[Record excerpts — start]

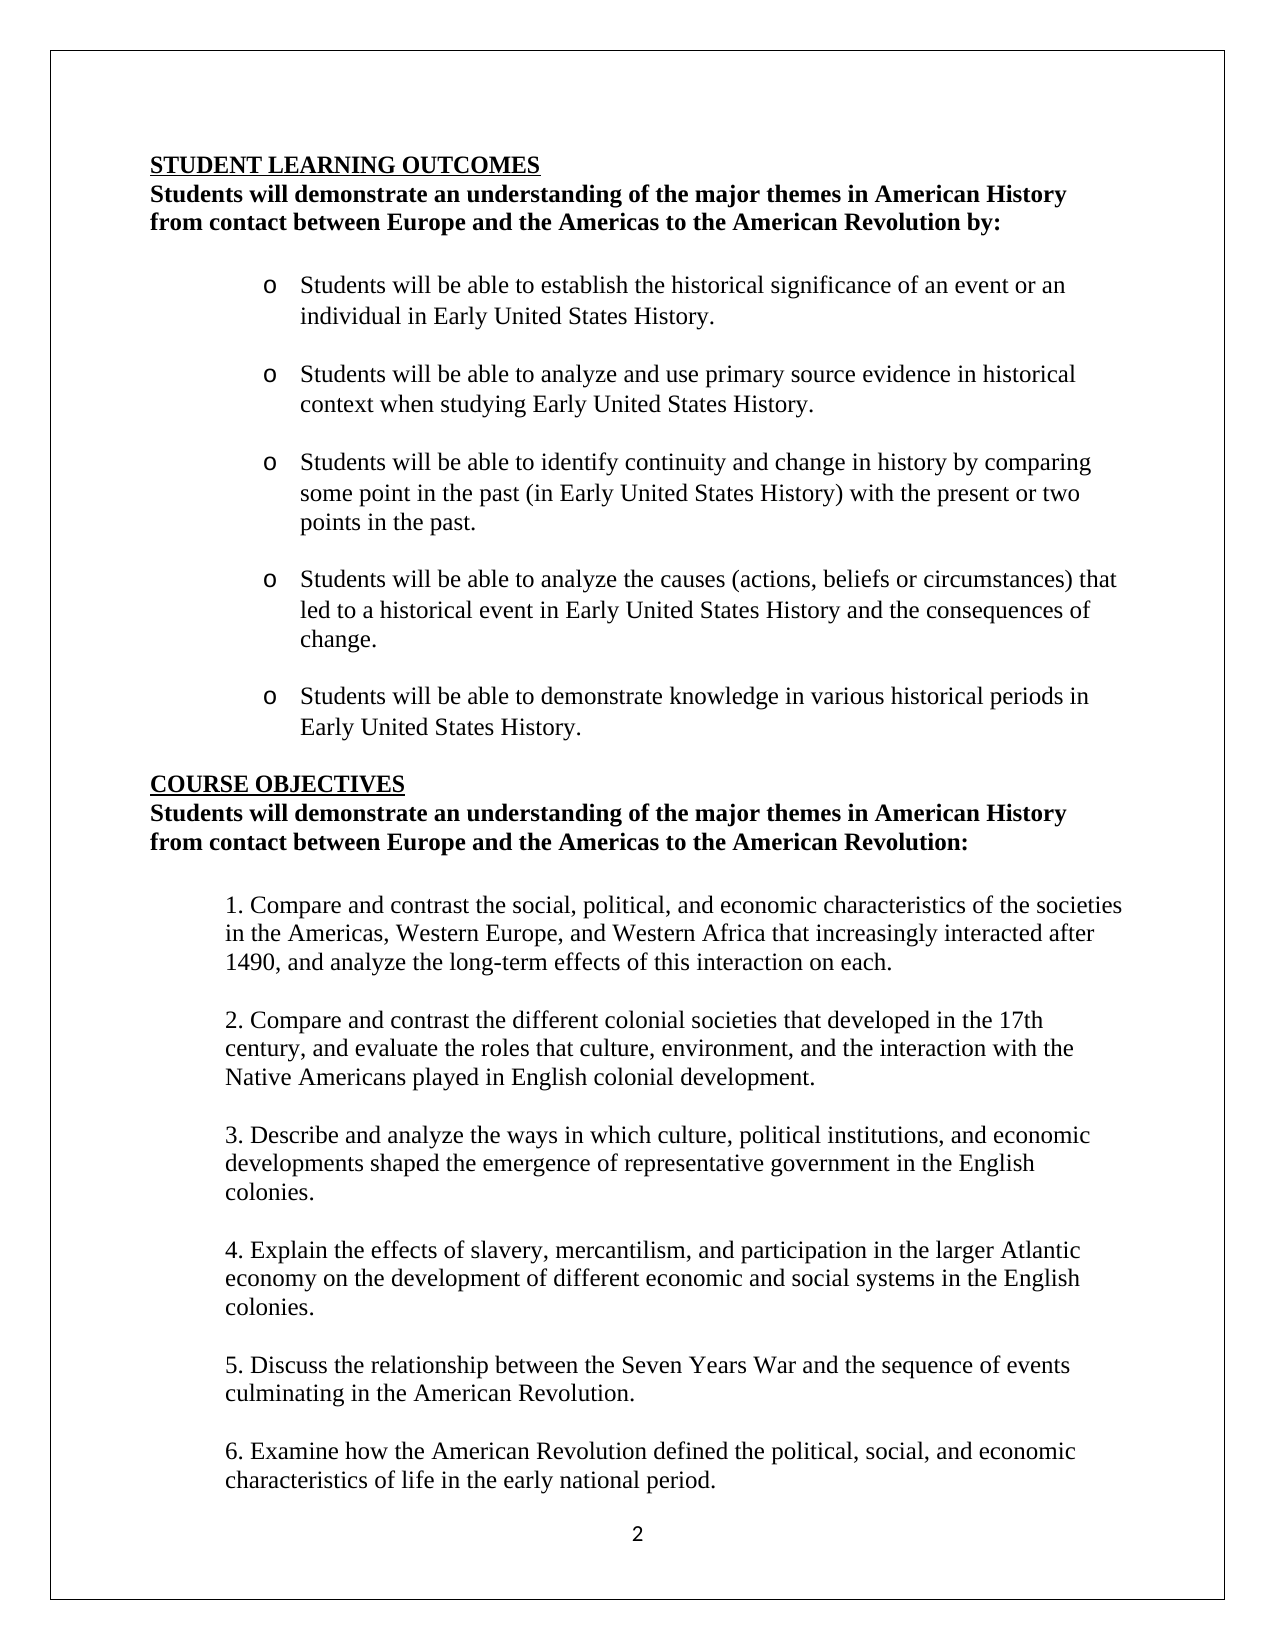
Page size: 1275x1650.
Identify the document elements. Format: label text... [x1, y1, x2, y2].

list Students will be able to analyze and use primary source evidence in historical context when studying Early United States History. [262, 359, 1125, 418]
text 3. Describe and analyze the ways in which culture, political institutions, and economic developments shaped the emergence of representative government in the English colonies. [225, 1120, 1125, 1206]
text 6. Examine how the American Revolution defined the political, social, and economic characteristics of life in the early national period. [225, 1436, 1125, 1493]
text 2. Compare and contrast the different colonial societies that developed in the 17th century, and evaluate the roles that culture, environment, and the interaction with the Native Americans played in English colonial development. [225, 1005, 1125, 1091]
text COURSE OBJECTIVES [150, 769, 1125, 798]
text 5. Discuss the relationship between the Seven Years War and the sequence of events culminating in the American Revolution. [225, 1350, 1125, 1407]
text 1. Compare and contrast the social, political, and economic characteristics of the societies in the Americas, Western Europe, and Western Africa that increasingly interacted after 1490, and analyze the long-term effects of this interaction on each. [225, 890, 1125, 976]
text 4. Explain the effects of slavery, mercantilism, and participation in the larger Atlantic economy on the development of different economic and social systems in the English colonies. [225, 1235, 1125, 1321]
text Students will demonstrate an understanding of the major themes in American History from contact between Europe and the to the American Revolution by: [150, 179, 1125, 236]
text Students will demonstrate an understanding of the major themes in American History from contact between Europe and the Americas to the American Revolution: [150, 798, 1125, 856]
list Students will be able to demonstrate knowledge in various historical periods in Early United States History. [262, 681, 1125, 741]
list Students will be able to analyze the causes (actions, beliefs or circumstances) that led to a historical event in Early United States History and the consequences of change. [262, 564, 1125, 652]
list Students will be able to establish the historical significance of an event or an individual in Early United States History. [262, 270, 1125, 330]
text STUDENT LEARNING OUTCOMES [150, 150, 1125, 179]
list Students will be able to identify continuity and change in history by comparing some point in the past (in Early United States History) with the present or two points in the past. [262, 447, 1125, 535]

[Record excerpts — finish]

### What is expected
Set aside each line above that includes the string "change" and report it.

### Answer to the problem
list Students will be able to analyze the causes (actions, beliefs or circumstances) that led to a historical event in Early United States History and the consequences of change. [262, 564, 1125, 652]
list Students will be able to identify continuity and change in history by comparing some point in the past (in Early United States History) with the present or two points in the past. [262, 447, 1125, 535]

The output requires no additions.